Binary Tree Longest Consecutive Sequence II
update Aug 28, 2017 16:30
Given a binary tree, find the length of the longest consecutive sequence path.
The path could be start and end at any node in the tree
Example
1
/ \
2 0
/
3
Return 4 // 0-1-2-3
Basic Idea:
考虑到这道题目除了普通的从上到下的path之外,还考虑到了可以拐弯的倒“v”型path,我们使用分治法比较容易理解;
写一个helper function,做到:
- 返回两个值,分别代表从当前node往下递增序列和递减序列的长度;
- 在函数内部,每次需要验证当前node和左右两子树能否组成一条符合条件的倒“v”型path,维持一个全局变量 maxLength,每次更新;
Java Code:
public class Solution {
/**
* @param root the root of binary tree
* @return the length of the longest consecutive sequence path
*/
private class RetType {
int desc; // 从当前node开始,从上到下递减序列长度
int asc; // 递增长度
public RetType(int desc, int asc) {
this.desc = desc;
this.asc = asc;
}
}
private int maxLength;
public int longestConsecutive2(TreeNode root) {
maxLength = 0;
helper(root);
return maxLength;
}
private RetType helper(TreeNode root) {
if (root == null) return null;
if (root.left == null && root.right == null) {
return new RetType(1, 1);
}
RetType left = helper(root.left);
RetType right = helper(root.right);
int desc = 1;
int asc = 1;
// 更新当前node开始向下的递增和递减path的长度
if (root.left != null && root.val == root.left.val + 1) {
desc = left.desc + 1;
}
if (root.left != null && root.val == root.left.val - 1) {
asc = left.asc + 1;
}
if (root.right != null && root.val == root.right.val + 1) {
desc = Math.max(desc, right.desc + 1);
}
if (root.right != null && root.val == root.right.val - 1) {
asc = Math.max(asc, right.asc + 1);
}
// 判断是否有满足条件的倒“v”path,并更新全局变量maxLength;
if (left != null && right != null) {
if (root.val == root.left.val - 1 && root.val == root.right.val + 1) {
int len = left.asc + 1 + right.desc;
maxLength = Math.max(maxLength, len);
} else if (root.val == root.left.val + 1 && root.val == root.right.val - 1) {
int len = left.desc + 1 + right.asc;
maxLength = Math.max(maxLength, len);
}
}
maxLength = Math.max(maxLength, Math.max(asc, desc));
return new RetType(desc, asc);
}
}
Python Code:
class Solution(object):
def longestConsecutive(self, root):
"""
:type root: TreeNode
:rtype: int
"""
def helper(root):
if not root: return None
if not root.left and not root.right:
self.maxLength = max(self.maxLength, 1)
return (1, 1)
left = helper(root.left)
right = helper(root.right)
asc = 1
desc = 1
if root.left and root.val == root.left.val + 1:
desc = left[0] + 1
if root.left and root.val == root.left.val - 1:
asc = left[1] + 1
if root.right and root.val == root.right.val + 1:
desc = max(desc, right[0] + 1)
if root.right and root.val == root.right.val - 1:
asc = max(asc, right[1] + 1)
if root.left and root.right:
if root.val == root.left.val + 1 and root.val == root.right.val - 1:
self.maxLength = max(self.maxLength, left[0] + 1 + right[1])
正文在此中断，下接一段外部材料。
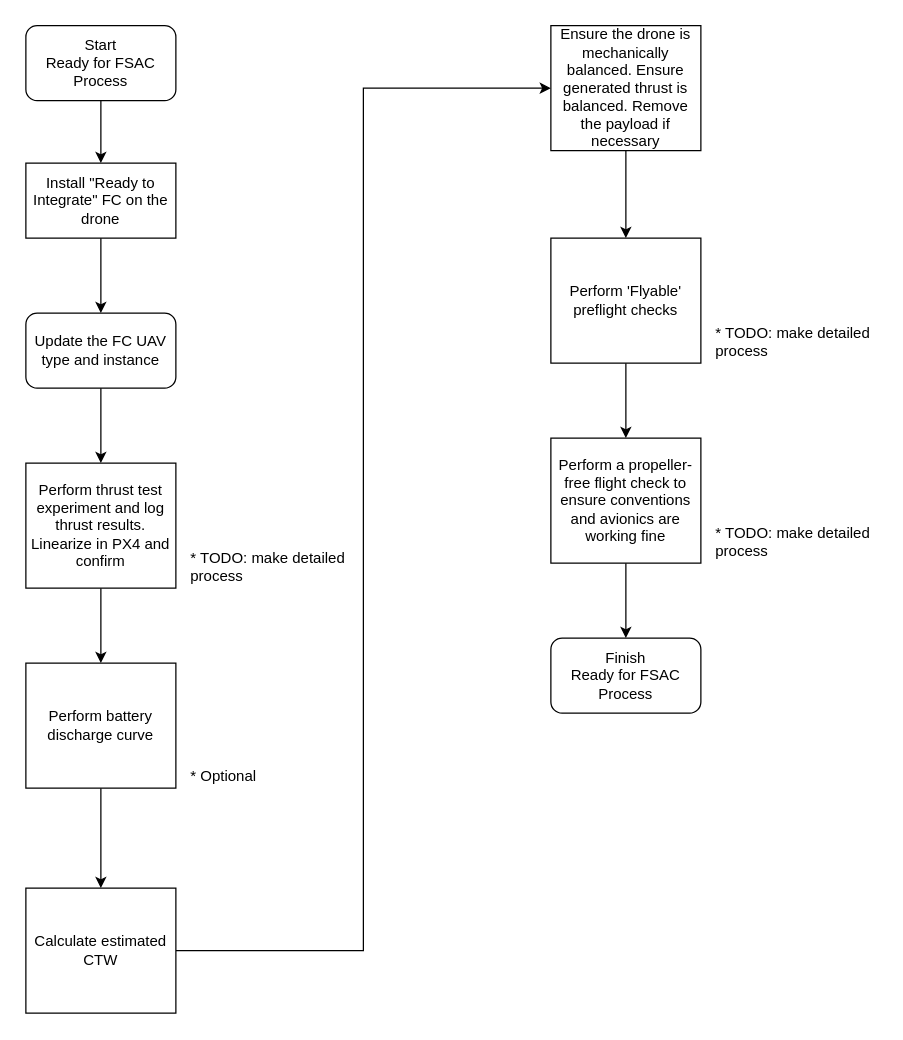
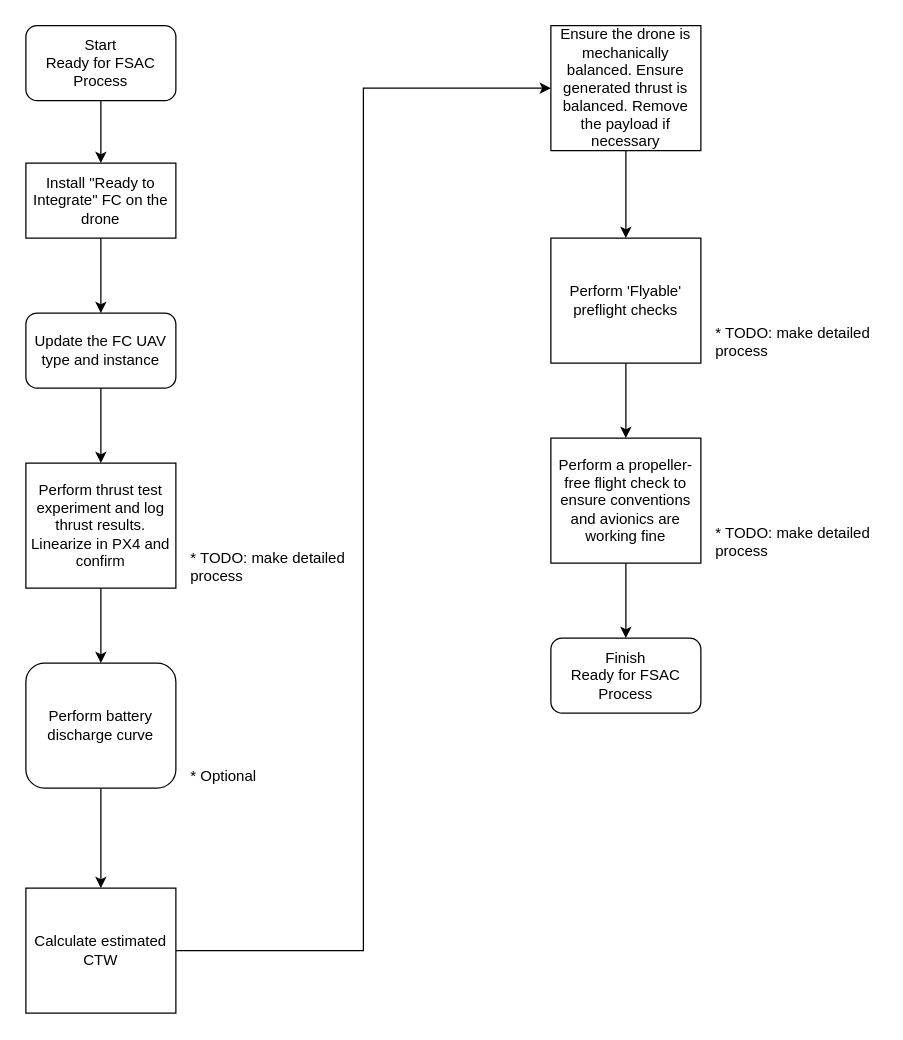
  <mxCell id="0" />
  <mxCell id="1" parent="0" />
  <mxCell id="2" value="Start&lt;br&gt;Ready for FSAC Process" style="rounded=1;whiteSpace=wrap;html=1;" parent="1" vertex="1"><mxGeometry x="20" y="20" width="120" height="60" as="geometry" /></mxCell>
  <mxCell id="3" value="" style="endArrow=classic;html=1;rounded=0;exitX=0.5;exitY=1;exitDx=0;exitDy=0;entryX=0.5;entryY=0;entryDx=0;entryDy=0;" parent="1" source="2" target="4" edge="1"><mxGeometry width="50" height="50" relative="1" as="geometry"><mxPoint x="400" y="300" as="sourcePoint" /><mxPoint x="80" y="170" as="targetPoint" /></mxGeometry></mxCell>
  <mxCell id="4" value="Install &quot;Ready to Integrate&quot; FC on the drone" style="rounded=0;whiteSpace=wrap;html=1;" parent="1" vertex="1"><mxGeometry x="20" y="130" width="120" height="60" as="geometry" /></mxCell>
  <mxCell id="5" value="Update the FC UAV type and instance" style="whiteSpace=wrap;html=1;rounded=1;" parent="1" vertex="1"><mxGeometry x="20" y="250" width="120" height="60" as="geometry" /></mxCell>
  <mxCell id="6" value="" style="endArrow=classic;html=1;rounded=0;exitX=0.5;exitY=1;exitDx=0;exitDy=0;entryX=0.5;entryY=0;entryDx=0;entryDy=0;" parent="1" source="4" target="5" edge="1"><mxGeometry width="50" height="50" relative="1" as="geometry"><mxPoint x="200" y="240" as="sourcePoint" /><mxPoint x="200" y="320" as="targetPoint" /></mxGeometry></mxCell>
  <mxCell id="7" style="edgeStyle=orthogonalEdgeStyle;rounded=0;orthogonalLoop=1;jettySize=auto;html=1;exitX=0.5;exitY=1;exitDx=0;exitDy=0;entryX=0.5;entryY=0;entryDx=0;entryDy=0;" parent="1" source="8" target="12" edge="1"><mxGeometry relative="1" as="geometry" /></mxCell>
  <mxCell id="8" value="Perform thrust test experiment and log thrust results. Linearize in PX4 and confirm" style="rounded=0;whiteSpace=wrap;html=1;" parent="1" vertex="1"><mxGeometry x="20" y="370" width="120" height="100" as="geometry" /></mxCell>
  <mxCell id="9" value="" style="endArrow=classic;html=1;rounded=0;exitX=0.5;exitY=1;exitDx=0;exitDy=0;" parent="1" source="5" target="8" edge="1"><mxGeometry width="50" height="50" relative="1" as="geometry"><mxPoint x="260" y="370" as="sourcePoint" /><mxPoint x="260" y="450" as="targetPoint" /></mxGeometry></mxCell>
  <mxCell id="10" value="* TODO: make detailed process" style="text;html=1;align=left;verticalAlign=bottom;whiteSpace=wrap;rounded=0;" parent="1" vertex="1"><mxGeometry x="150" y="440" width="130" height="30" as="geometry" /></mxCell>
  <mxCell id="11" value="" style="edgeStyle=orthogonalEdgeStyle;rounded=0;orthogonalLoop=1;jettySize=auto;html=1;" parent="1" source="12" target="15" edge="1"><mxGeometry relative="1" as="geometry" /></mxCell>
- <mxCell id="12" value="Perform battery discharge curve" style="rounded=0;whiteSpace=wrap;html=1;" parent="1" vertex="1"><mxGeometry x="20" y="530" width="120" height="100" as="geometry" /></mxCell>
+ <mxCell id="12" value="Perform battery discharge curve" style="whiteSpace=wrap;html=1;rounded=1;" parent="1" vertex="1"><mxGeometry x="20" y="530" width="120" height="100" as="geometry" /></mxCell>
  <mxCell id="13" value="* Optional" style="text;html=1;align=left;verticalAlign=bottom;whiteSpace=wrap;rounded=0;" parent="1" vertex="1"><mxGeometry x="150" y="600" width="190" height="30" as="geometry" /></mxCell>
  <mxCell id="14" value="" style="edgeStyle=orthogonalEdgeStyle;rounded=0;orthogonalLoop=1;jettySize=auto;html=1;entryX=0;entryY=0.5;entryDx=0;entryDy=0;" parent="1" source="15" target="17" edge="1"><mxGeometry relative="1" as="geometry" /></mxCell>
  <mxCell id="15" value="Calculate estimated CTW" style="rounded=0;whiteSpace=wrap;html=1;" parent="1" vertex="1"><mxGeometry x="20" y="710" width="120" height="100" as="geometry" /></mxCell>
  <mxCell id="16" value="" style="edgeStyle=orthogonalEdgeStyle;rounded=0;orthogonalLoop=1;jettySize=auto;html=1;" parent="1" source="17" target="20" edge="1"><mxGeometry relative="1" as="geometry" /></mxCell>
  <mxCell id="17" value="Ensure the drone is mechanically balanced. Ensure generated thrust is balanced. Remove the payload if necessary" style="rounded=0;whiteSpace=wrap;html=1;" parent="1" vertex="1"><mxGeometry x="440" y="20" width="120" height="100" as="geometry" /></mxCell>
  <mxCell id="18" value="* TODO: make detailed process" style="text;html=1;align=left;verticalAlign=bottom;whiteSpace=wrap;rounded=0;" parent="1" vertex="1"><mxGeometry x="570" y="260" width="130" height="30" as="geometry" /></mxCell>
  <mxCell id="19" style="edgeStyle=orthogonalEdgeStyle;rounded=0;orthogonalLoop=1;jettySize=auto;html=1;exitX=0.5;exitY=1;exitDx=0;exitDy=0;entryX=0.5;entryY=0;entryDx=0;entryDy=0;" parent="1" source="20" target="23" edge="1"><mxGeometry relative="1" as="geometry" /></mxCell>
  <mxCell id="20" value="Perform 'Flyable' preflight checks" style="rounded=0;whiteSpace=wrap;html=1;" parent="1" vertex="1"><mxGeometry x="440" y="190" width="120" height="100" as="geometry" /></mxCell>
  <mxCell id="21" value="Finish&lt;br&gt;Ready for FSAC Process" style="rounded=1;whiteSpace=wrap;html=1;" parent="1" vertex="1"><mxGeometry x="440" y="510" width="120" height="60" as="geometry" /></mxCell>
  <mxCell id="22" style="edgeStyle=orthogonalEdgeStyle;rounded=0;orthogonalLoop=1;jettySize=auto;html=1;exitX=0.5;exitY=1;exitDx=0;exitDy=0;entryX=0.5;entryY=0;entryDx=0;entryDy=0;" parent="1" source="23" target="21" edge="1"><mxGeometry relative="1" as="geometry" /></mxCell>
  <mxCell id="23" value="Perform a propeller-free flight check to ensure conventions and avionics are working fine" style="rounded=0;whiteSpace=wrap;html=1;" parent="1" vertex="1"><mxGeometry x="440" y="350" width="120" height="100" as="geometry" /></mxCell>
  <mxCell id="24" value="* TODO: make detailed process" style="text;html=1;align=left;verticalAlign=bottom;whiteSpace=wrap;rounded=0;" vertex="1" parent="1"><mxGeometry x="570" y="420" width="130" height="30" as="geometry" /></mxCell>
elif root.val == root.left.val - 1 and root.val == root.right.val + 1:
self.maxLength = max(self.maxLength, left[1] + 1 + right[0])
self.maxLength = max(self.maxLength, asc, desc)
return (desc, asc)
self.maxLength = 0
helper(root)
return self.maxLength
update Dec 24, 2017 0:20
Update
重做此题的时候发现了一种非常简短的答案,其简短的精髓主要有以下两点:
- 因为在每次recursion中更新当前 increase length 和 decrease length 的过程都是对于左右子树独立(分别用
max(inc, child.inc + 1)更新),这种方法把左右子树的递归压缩到一个 for loop 中 (for child in (root.left, root.right)); - 在更新全局变量的时候我们考虑三种情况,分别是
increase length, decrease length 和倒 v 字型路线,而事实上这三种情况之间是有关联的,可以用maxLength = max(maxLength, inc + dec - 1)来实现三种情况的更新。原因如下:- 如果increase匹配,decrease不匹配,则 dec==1,此时 inc+dec-1=inc;
- 如果dec匹配,inc不匹配,同上类似;
- 如果都匹配,则 inc + dec 将 root 加了两次,减去 1 后则是正确结果;
Python Code:
class Solution:
def longestConsecutive(self, root):
"""
:type root: TreeNode
:rtype: int
"""
# return (increase length, decrease length)
def helper(root):
if not root: return (0, 0)
inc, dec = 1, 1
for child in (root.left, root.right):
child_inc, child_dec = helper(child)
if child and child.val == root.val + 1:
inc = max(inc, child_inc + 1)
elif child and child.val == root.val - 1:
dec = max(dec, child_dec + 1)
# 这样写就足以解决更新全局变量的问题,
self.maxLength = max(self.maxLength, inc + dec - 1)
return (inc, dec)
self.maxLength = 0
helper(root)
return self.maxLength
update 2018-06-03 15:03:46
C++ Code:
注意实现的时候的细节,分成左右子树存在的情况分别讨论。
class Solution {
int maxLen = 0;
pair<int, int> helper(TreeNode* root) {
pair<int, int> ret{1, 1};
if (root->left) {
auto leftPair = helper(root->left);
if (root->left->val == root->val - 1) {
ret.first = 1 + leftPair.first;
} else if (root->left->val == root->val + 1) {
ret.second = 1 + leftPair.second;
}
}
if (root->right) {
auto rightPair = helper(root->right);
if (root->right->val == root->val - 1) {
ret.first = max(ret.first, 1 + rightPair.first);
} else if (root->right->val == root->val + 1) {
ret.second = max(ret.second, 1 + rightPair.second);
}
}
maxLen = max(maxLen, ret.first + ret.second - 1);
return ret;
}
public:
int longestConsecutive(TreeNode* root) {
if (root == nullptr) return 0;
helper(root);
return maxLen;
}
};